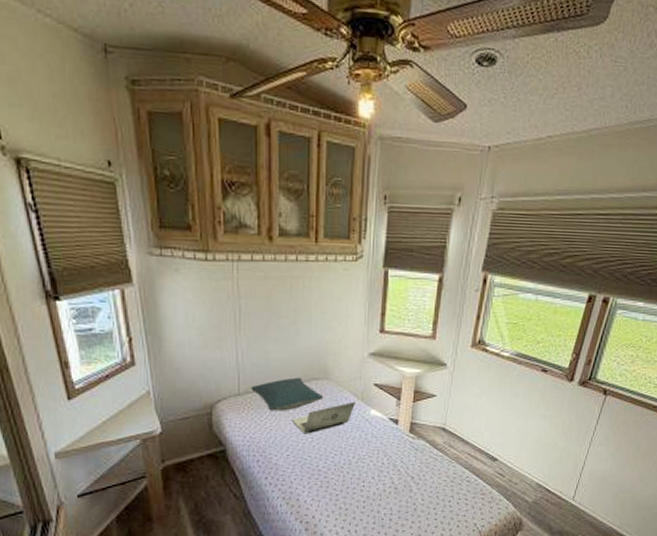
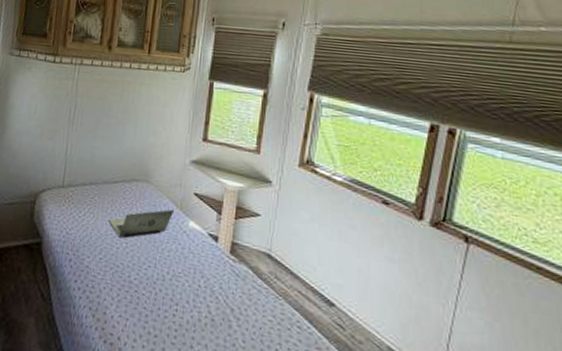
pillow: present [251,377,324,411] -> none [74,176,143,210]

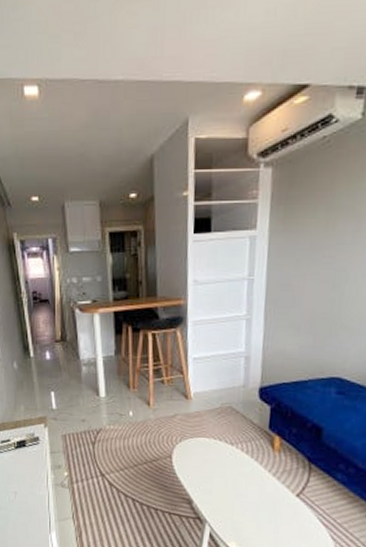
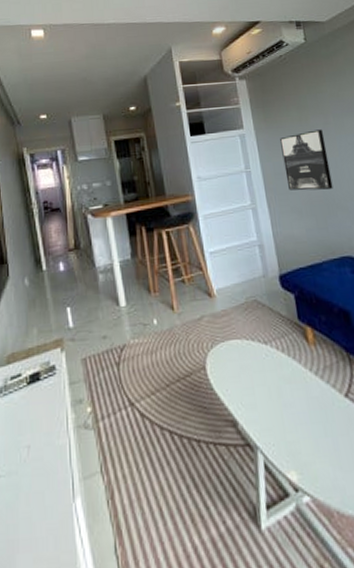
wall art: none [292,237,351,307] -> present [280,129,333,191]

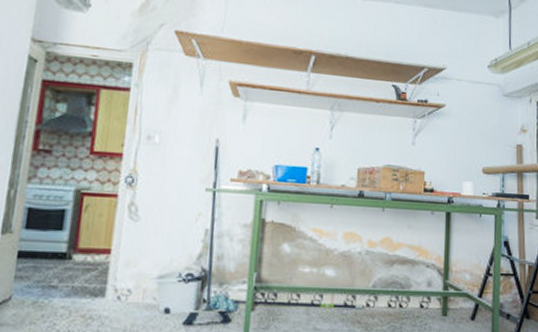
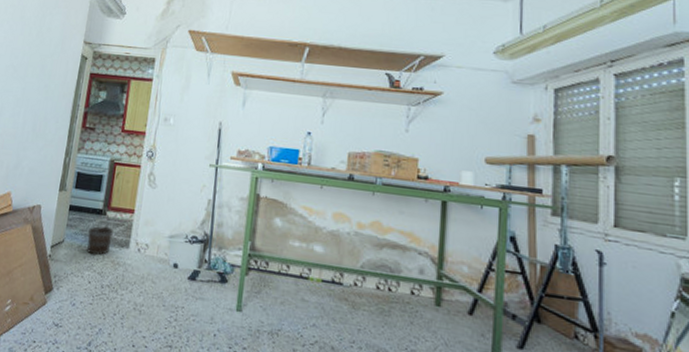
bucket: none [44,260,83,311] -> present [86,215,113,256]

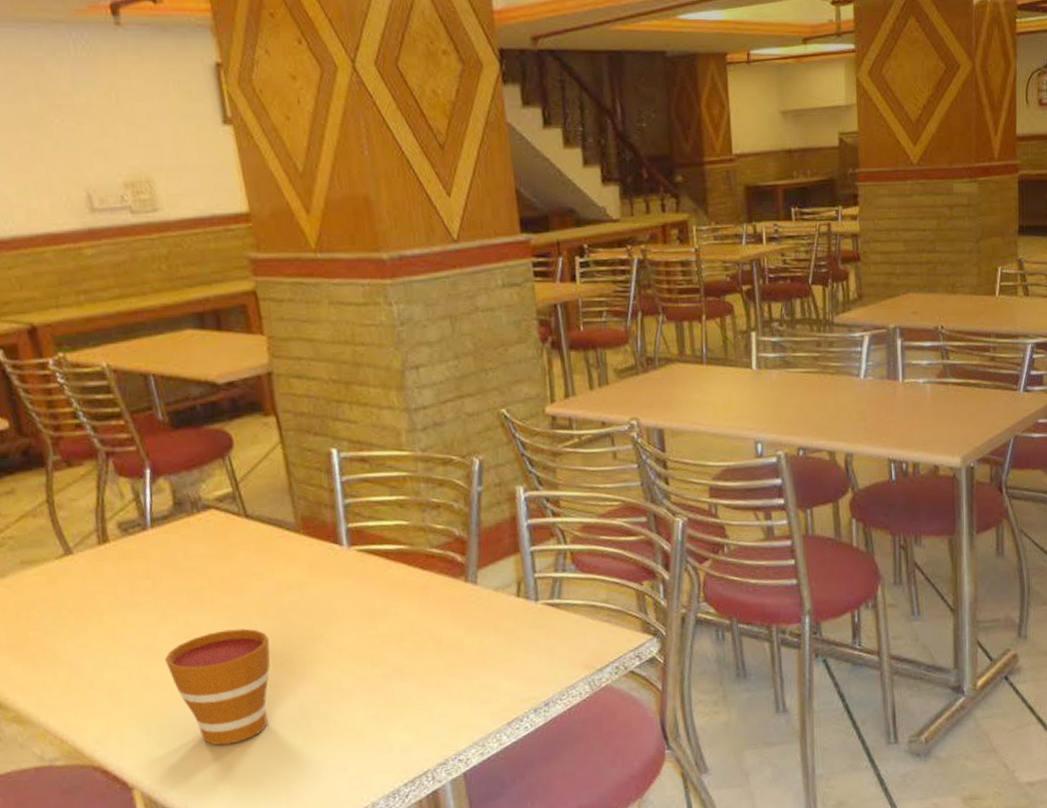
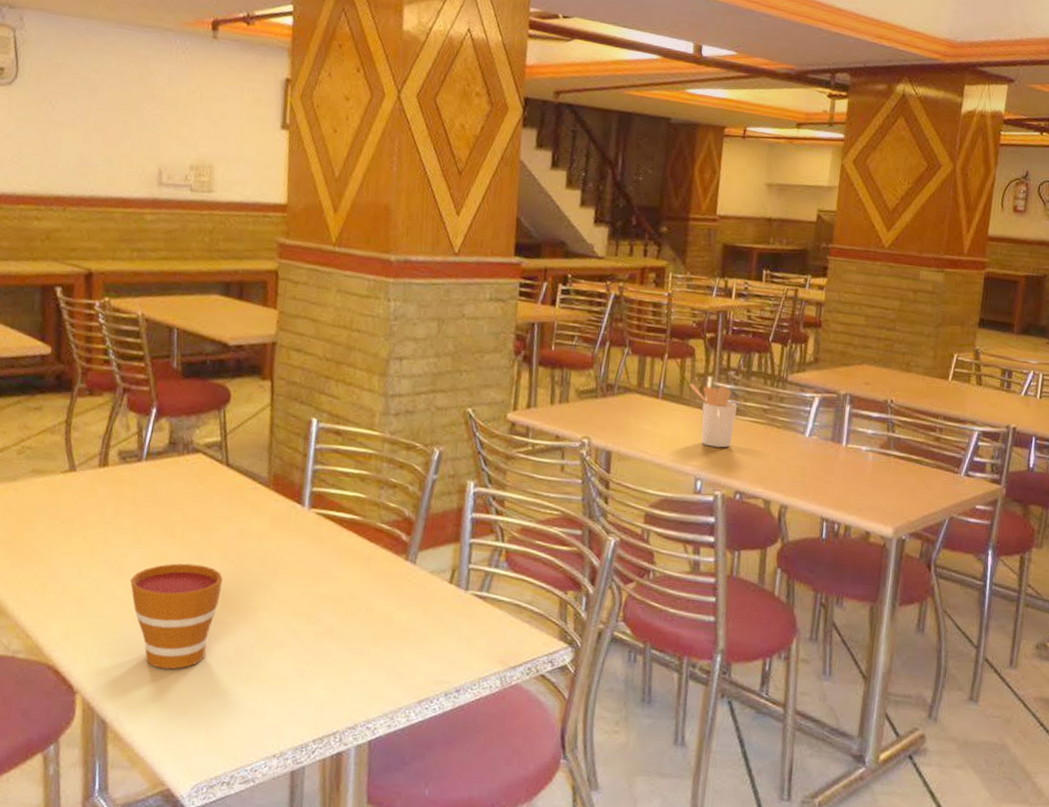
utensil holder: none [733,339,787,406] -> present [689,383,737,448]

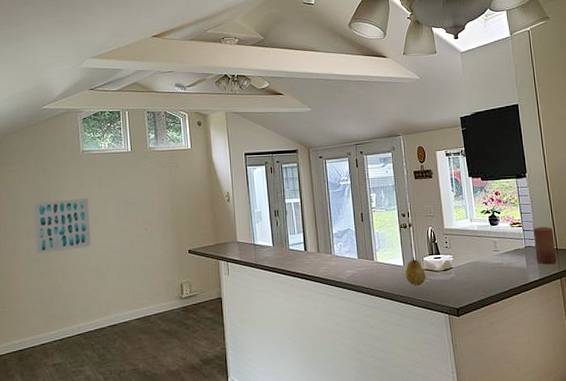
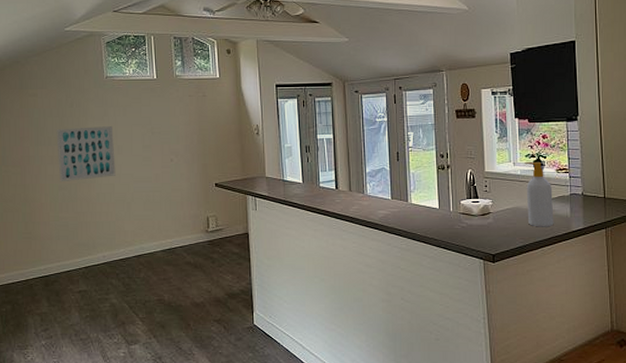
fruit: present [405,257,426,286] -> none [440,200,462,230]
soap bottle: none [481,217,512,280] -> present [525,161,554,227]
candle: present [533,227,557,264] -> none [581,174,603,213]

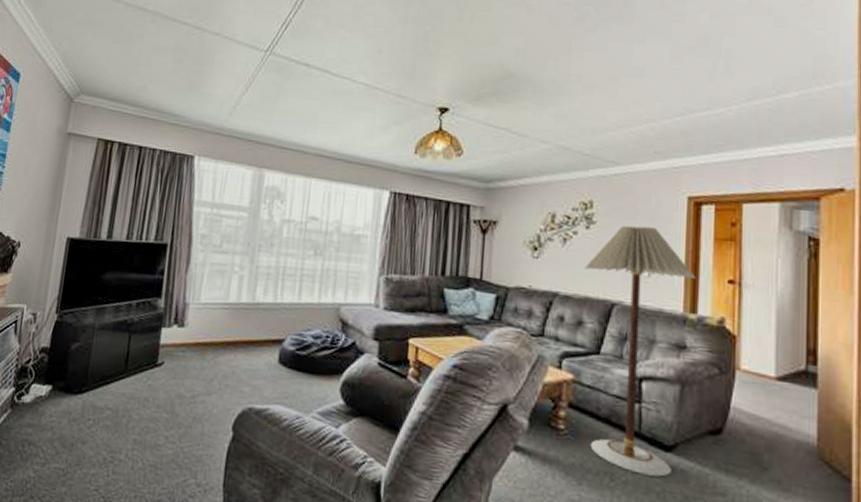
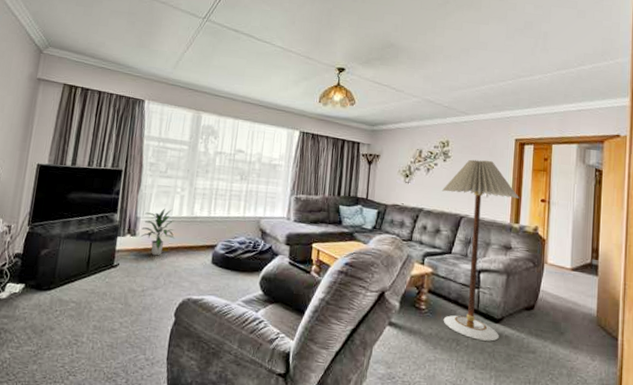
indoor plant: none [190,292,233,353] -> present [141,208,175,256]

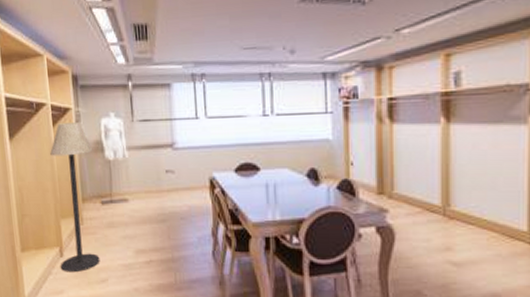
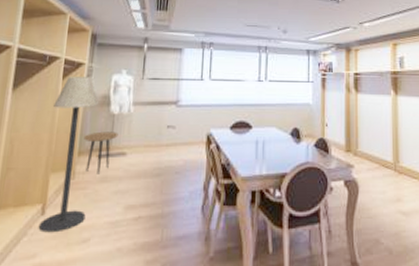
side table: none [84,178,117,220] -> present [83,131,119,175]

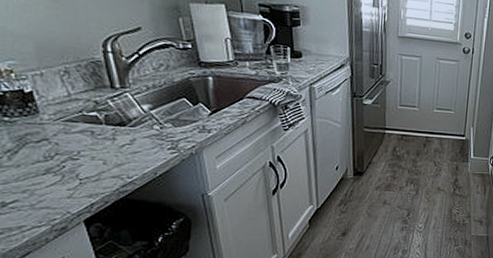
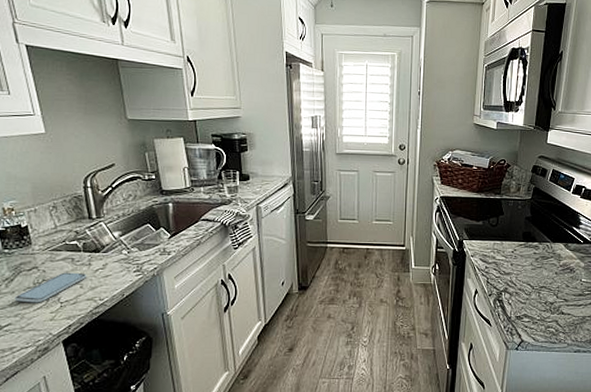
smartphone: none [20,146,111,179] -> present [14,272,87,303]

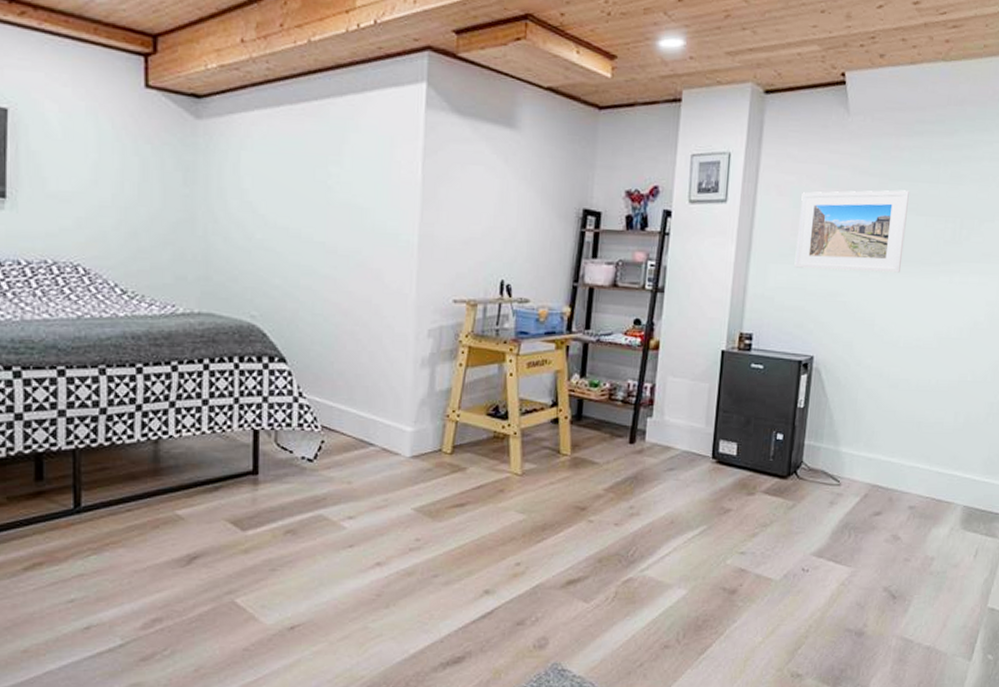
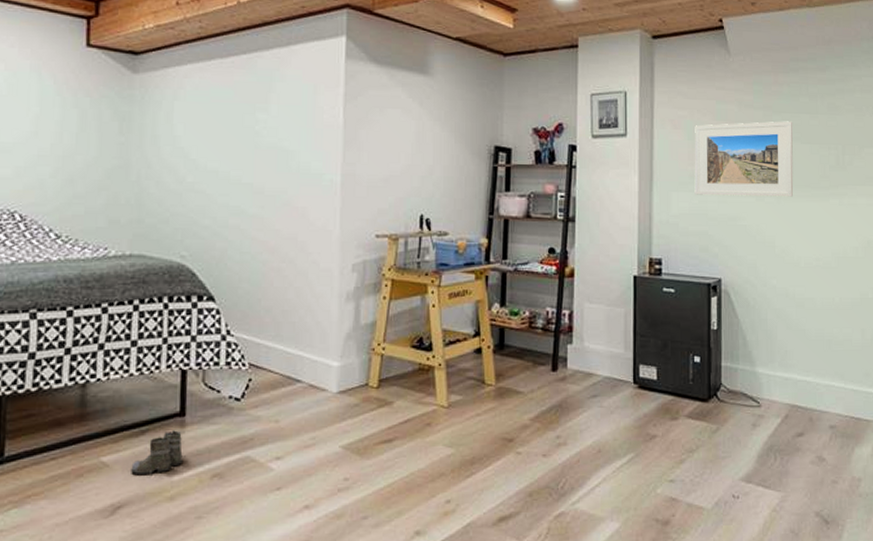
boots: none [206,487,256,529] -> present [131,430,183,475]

+++++

Every line above should be copied exactly; do not carry over the pictures.

Solution to this task:
pillow: present [251,377,324,411] -> none [74,176,143,210]

wall art: none [292,237,351,307] -> present [280,129,333,191]

bucket: none [44,260,83,311] -> present [86,215,113,256]

utensil holder: none [733,339,787,406] -> present [689,383,737,448]

fruit: present [405,257,426,286] -> none [440,200,462,230]
soap bottle: none [481,217,512,280] -> present [525,161,554,227]
candle: present [533,227,557,264] -> none [581,174,603,213]

indoor plant: none [190,292,233,353] -> present [141,208,175,256]

side table: none [84,178,117,220] -> present [83,131,119,175]

smartphone: none [20,146,111,179] -> present [14,272,87,303]

boots: none [206,487,256,529] -> present [131,430,183,475]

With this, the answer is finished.